Ciro sobre governo Temer: ‘É quadrilha para assaltar cofres públicos’

OM - Por Jaqueline Silveira / Sul 21

Em agenda de pré-candidato à Presidência nas eleições de 2018, o ex-governador cearense Ciro Gomes (PDT) esteve no Rio Grande do Sul para uma série de compromissos, finalizados em São Borja, berço do Trabalhismo, onde participará de homenagens a Leonel Brizola, Jango e Getúlio Vargas . Na tarde desta segunda (20), antes de fazer uma palestra para estudantes no auditório da Faculdade de Economia da Universidade Federal do Rio Grande do Sul (UFRGS), ele falou com a imprensa e voltou a defender o retorno da presidenta afastada, Dilma Rousseff (PT), ao cargo, embora considere difícil.

“Com minha experiência, a probabilidade dela voltar é muito pequena”, acrescentou Ciro. No entanto, o ex-governador disse que “está lutando” para assegurar o mandato de “quem foi posto pelo voto popular.”

Para Ciro, há a possibilidade de cinco senadores mudarem de voto na apreciação do processo de impeachment de Dilma, o que poderia resultar na saída do presidente interino Michel Temer (PMDB), o qual classificou de “golpista, traidor e usurpador do poder.” Se a presidenta reverter o processo no Senado, conforme ele, terá de fazer um governo “completamente diferente.”

Sobre a possibilidade de um plebiscito para antecipação das eleições presidenciais, o presidenciável descartou: “Eu sou intransigente na defesa da legalidade, da Constituição e da inteireza do mandato da presidenta Dilma.” A ideia de realizar eleições ainda este ano, conforme Ciro, é de parte da população brasileira que está em “cima do muro”,  chamando essa parcela de “marinismo” numa referência à posição pregada pela também presidenciável Marina Silva (Rede). Há hoje, segundo ele, os que estão do lado da Constituição Federal,  os que estão a favor do “golpe” e os que estão “em cima do muro.” “Aí você não quer tomar lado, então inventa essa coisa charmosa de chamar o povo”, completou ele.

PEC das eleições não passaria

Além de ser defensor da prevalência do voto popular, Ciro ressaltou que não acredita que a antecipação de eleições passe na Câmara dos Deputados, já que, embora afastado, o deputado Eduardo Cunha (PMDB) é “quem dá as cartas” e seriam necessários três quintos dos parlamentares para aprovar uma emenda à Constituição. No Senado, de acordo com ele, a emenda também seria barrada pelo presidente da Casa, Renan Calheiros (PMDB), com o auxílio dos senadores Eunício Oliveira (PMDB) e Romero Jucá (PMDB), trio chamado por ele de “quadrilheiros.” “A chance disso passar é nenhuma”, frisou o ex-governador, enfatizando  que são necessários três quintos nas duas casas e com duas votações em cada uma delas. Também, alertou Ciro, Temer, na condição de vice-presidente eleito pelo voto popular, poderia recorrer ao Supremo Tribunal Federal (STF) e reverter a situação.

Quanto à avaliação do governo interino de Temer, Ciro não foi econômico nas críticas. “É um governo de quadrilha, com poucas exceções”, alfinetou.

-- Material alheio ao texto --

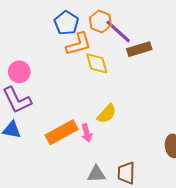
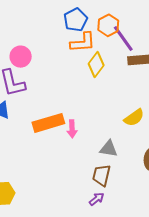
yellow diamond: (97, 63) -> (96, 64), turned 40
yellow semicircle: (107, 114) -> (134, 118), moved
gray triangle: (96, 174) -> (109, 149), moved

O presidente interino, segundo o ex-governador, é “o chefe da quadrilha”, completada por Cunha, Renan e Jucá. “É uma aliança para assaltar os cofres públicos”, afirmou ele.

Em relação às denúncias envolvendo o ex-presidente Luiz Inácio Lula da Silva (PT), o pré-candidato à Presidência afirmou que não o considera corrupto, mas, na opinião de Ciro, Lula contribuiu para a corrupção em estatais, a partir de indicações de nomes de partidos que faziam parte da aliança para a governabilidade. Na vida pública, observou ele, não basta “não roubar, não pode deixar roubar.” Apesar das críticas à maior liderança petista, ele não descartou, futuramente, uma aliança com o Partido dos Trabalhadores nas eleições presidenciais, acrescentando que “precisará do apoio de todo mundo” num eventual governo.  Entretanto, o pedetista defendeu uma “maioria simples” no Congresso e não “uma maioria gigantesca”, que tem, entre outros objetivos, impedir a instalação de Comissões Parlamentares de Inquérito (CPIs).

O presidenciável, que estava acompanhado da cúpula gaúcha do PDT, ressaltou que o Brasil precisa de uma política de “Centro Esquerda” e que está elaborando um programa de governo, a partir de discussões com universidades. Ciro descartou a possibilidade de abrir mão da cabeça de chapa e se tornar vice numa aliança: “Nem pensar.”